Rachel, an elementary school teacher in her first full year, explained: “The funding for the schools is absolutely unsustainable and the children are not getting enough. The working conditions have a very visible effect on the children every day. If a child needs additional instructional support, the school must decide which child will receive the year’s education, health and care plan to fund the support, as well as the distribution of teaching assistants. Only certain children will receive this support, which leaves it up to the class teacher to support all other children.”
Regarding the regional strike action organized by NEU, she said: “A national strike is more effective. Our voice is one. There is money, it’s a choice where that money goes. The government has chosen not to give it to children or their teachers.”
katy, an elementary school teacher, told our reporters, “The workload has increased every year that I’ve taught — for 23 years. I regularly work 55-60 hours a week. The younger teachers who come into the profession burn out.
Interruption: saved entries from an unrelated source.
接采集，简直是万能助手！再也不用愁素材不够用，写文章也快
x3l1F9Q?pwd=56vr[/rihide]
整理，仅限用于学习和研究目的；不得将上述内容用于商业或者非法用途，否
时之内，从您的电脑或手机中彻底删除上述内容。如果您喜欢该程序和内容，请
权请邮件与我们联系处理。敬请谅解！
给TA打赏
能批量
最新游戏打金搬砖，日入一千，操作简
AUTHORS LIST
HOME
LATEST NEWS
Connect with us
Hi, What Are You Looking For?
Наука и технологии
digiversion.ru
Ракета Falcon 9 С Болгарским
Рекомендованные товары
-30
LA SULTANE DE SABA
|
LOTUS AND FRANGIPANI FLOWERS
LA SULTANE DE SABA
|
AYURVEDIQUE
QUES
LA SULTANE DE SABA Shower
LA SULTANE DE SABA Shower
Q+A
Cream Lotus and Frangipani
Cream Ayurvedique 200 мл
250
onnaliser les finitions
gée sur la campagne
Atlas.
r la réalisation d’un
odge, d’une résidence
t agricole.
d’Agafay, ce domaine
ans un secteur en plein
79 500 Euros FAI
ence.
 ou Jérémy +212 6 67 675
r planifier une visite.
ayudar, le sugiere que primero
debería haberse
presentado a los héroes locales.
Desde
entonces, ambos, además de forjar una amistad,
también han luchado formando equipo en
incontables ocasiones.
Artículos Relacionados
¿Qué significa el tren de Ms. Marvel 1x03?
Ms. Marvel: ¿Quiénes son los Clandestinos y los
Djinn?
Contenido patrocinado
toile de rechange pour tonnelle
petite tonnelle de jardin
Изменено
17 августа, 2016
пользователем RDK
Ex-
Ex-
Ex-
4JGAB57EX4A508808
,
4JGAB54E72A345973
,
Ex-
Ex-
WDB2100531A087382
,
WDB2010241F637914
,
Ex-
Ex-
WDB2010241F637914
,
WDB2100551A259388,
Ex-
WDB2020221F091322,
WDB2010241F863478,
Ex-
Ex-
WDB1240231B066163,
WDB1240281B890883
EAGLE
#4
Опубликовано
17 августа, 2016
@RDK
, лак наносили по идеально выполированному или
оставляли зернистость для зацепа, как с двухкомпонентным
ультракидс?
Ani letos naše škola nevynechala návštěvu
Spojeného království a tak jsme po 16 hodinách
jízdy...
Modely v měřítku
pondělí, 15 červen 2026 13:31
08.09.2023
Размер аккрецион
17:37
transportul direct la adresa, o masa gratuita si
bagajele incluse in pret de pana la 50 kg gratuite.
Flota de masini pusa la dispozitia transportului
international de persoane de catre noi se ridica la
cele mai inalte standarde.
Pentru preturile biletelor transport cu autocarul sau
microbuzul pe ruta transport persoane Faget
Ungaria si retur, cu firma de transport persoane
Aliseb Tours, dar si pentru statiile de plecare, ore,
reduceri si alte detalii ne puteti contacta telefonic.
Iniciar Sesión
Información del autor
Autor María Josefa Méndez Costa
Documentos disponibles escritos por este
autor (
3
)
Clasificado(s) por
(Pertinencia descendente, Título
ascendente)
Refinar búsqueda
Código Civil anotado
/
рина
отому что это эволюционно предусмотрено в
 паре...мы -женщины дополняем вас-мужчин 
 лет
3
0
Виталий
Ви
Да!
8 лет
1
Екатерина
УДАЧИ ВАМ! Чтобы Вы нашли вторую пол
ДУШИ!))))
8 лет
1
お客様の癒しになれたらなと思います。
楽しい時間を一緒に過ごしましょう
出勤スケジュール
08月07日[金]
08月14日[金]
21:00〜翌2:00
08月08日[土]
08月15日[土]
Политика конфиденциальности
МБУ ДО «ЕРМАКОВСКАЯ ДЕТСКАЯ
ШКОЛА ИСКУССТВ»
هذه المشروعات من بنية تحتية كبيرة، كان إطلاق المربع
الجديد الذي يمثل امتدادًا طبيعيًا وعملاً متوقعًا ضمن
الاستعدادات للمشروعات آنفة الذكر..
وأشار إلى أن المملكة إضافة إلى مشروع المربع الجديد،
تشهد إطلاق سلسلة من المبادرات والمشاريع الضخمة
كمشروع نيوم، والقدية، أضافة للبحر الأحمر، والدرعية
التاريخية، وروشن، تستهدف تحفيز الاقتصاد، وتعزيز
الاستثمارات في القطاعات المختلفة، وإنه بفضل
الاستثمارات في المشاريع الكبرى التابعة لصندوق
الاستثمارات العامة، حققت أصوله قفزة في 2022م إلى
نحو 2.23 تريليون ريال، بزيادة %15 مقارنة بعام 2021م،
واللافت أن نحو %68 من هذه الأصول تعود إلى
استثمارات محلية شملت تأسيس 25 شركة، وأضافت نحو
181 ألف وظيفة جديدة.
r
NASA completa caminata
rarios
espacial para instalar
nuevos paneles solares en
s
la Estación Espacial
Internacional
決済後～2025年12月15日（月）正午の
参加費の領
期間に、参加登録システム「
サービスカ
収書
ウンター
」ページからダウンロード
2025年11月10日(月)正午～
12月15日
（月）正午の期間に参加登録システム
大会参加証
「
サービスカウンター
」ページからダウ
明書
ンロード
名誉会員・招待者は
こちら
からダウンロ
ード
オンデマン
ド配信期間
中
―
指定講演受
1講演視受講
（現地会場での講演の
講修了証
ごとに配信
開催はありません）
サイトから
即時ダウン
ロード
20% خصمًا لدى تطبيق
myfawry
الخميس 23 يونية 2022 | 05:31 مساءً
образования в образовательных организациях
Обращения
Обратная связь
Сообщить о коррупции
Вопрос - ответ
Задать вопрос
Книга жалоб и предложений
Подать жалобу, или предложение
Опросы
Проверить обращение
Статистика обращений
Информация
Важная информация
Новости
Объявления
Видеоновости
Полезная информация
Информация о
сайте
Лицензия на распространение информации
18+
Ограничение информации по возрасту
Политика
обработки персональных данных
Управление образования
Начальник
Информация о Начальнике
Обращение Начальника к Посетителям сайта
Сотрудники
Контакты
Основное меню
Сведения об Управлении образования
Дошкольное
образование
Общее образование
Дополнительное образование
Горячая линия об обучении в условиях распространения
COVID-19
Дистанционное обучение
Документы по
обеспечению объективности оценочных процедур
“The government has chosen not to fund education fairly, just as it chooses not to fund local authorities fairly. The decisions that local authorities have to make about funding impact schools and special education and disability services and it’s just appalling. At the end there are children who suffer.
“I would support a general strike because when people work together you send a stronger signal to those in power. We teach our children to work together, to work together, because you achieve more as a team and the same goes for adults!”